A shake-up of the county council’s wards was under consultation when the pandemic struck – and is now set to be implemented in 2025.
The Local Government Boundary Commission for England’s review has been paused after the crisis put a stop to “effective consultation” and is currently expected to resume in July, meaning the map will not be redrawn before the 2021 elections.
In a statement, the commission said: “This review has been paused while we consider how to carry out effective consultations.
“Our current expectation is that the publication of the draft recommendations will be delayed until we can be confident that we can consult in ways that enable appropriate input from all local stakeholders.
“We do not anticipate that we will be able to do this before July 2020 and, therefore, expect that the implementation date will be 2025, not 2021.”
The review aimed to ensure all councillors represented a roughly equal number of voters and there were no plans to alter the number of councillors from 84.
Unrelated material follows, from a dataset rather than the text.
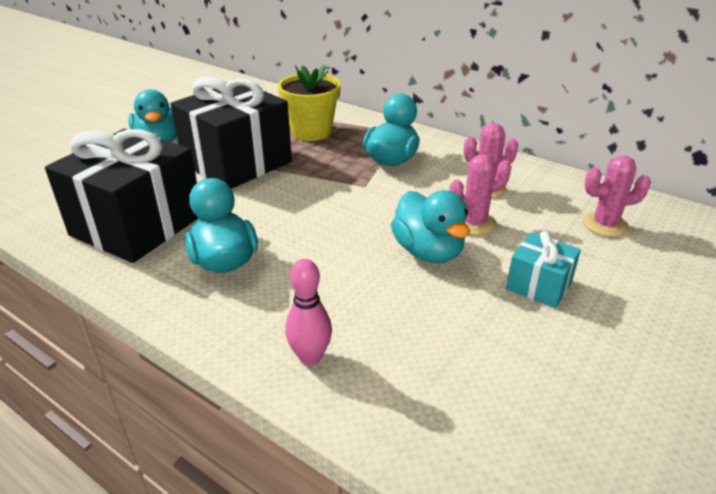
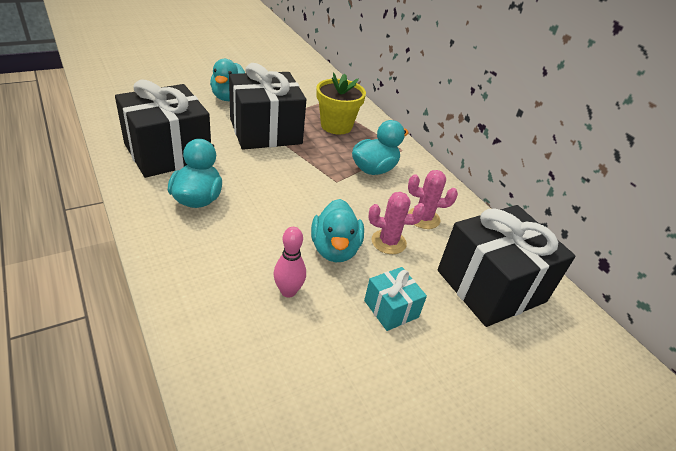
camera: 20 degrees right, 5 degrees up
(310, 357) = (193, 287): pink bowling pin -> pink bowling pin (288, 291)
(605, 225) = (491, 286): pink cactus -> black gift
Labour leader Steve Morphew said he was “disappointed” that work on the proposals had been wasted.
“It was based around population numbers, so the balance could look different in five years,” he said.
“We’re disappointed that all that work has gone to waste and that they’ll have to redo it before 2021.”
Liberal Democrat group leader Steffan Aquarone said he welcomed the delay.
He said: “I’m relieved because some of the proposals were going to carve up my community.
“That’s not just a matter of personal inconvenience. There is a huge variety of communities – town, country and coast – and to chop things up without any regard to the differences would be wrong, in my opinion,” he added.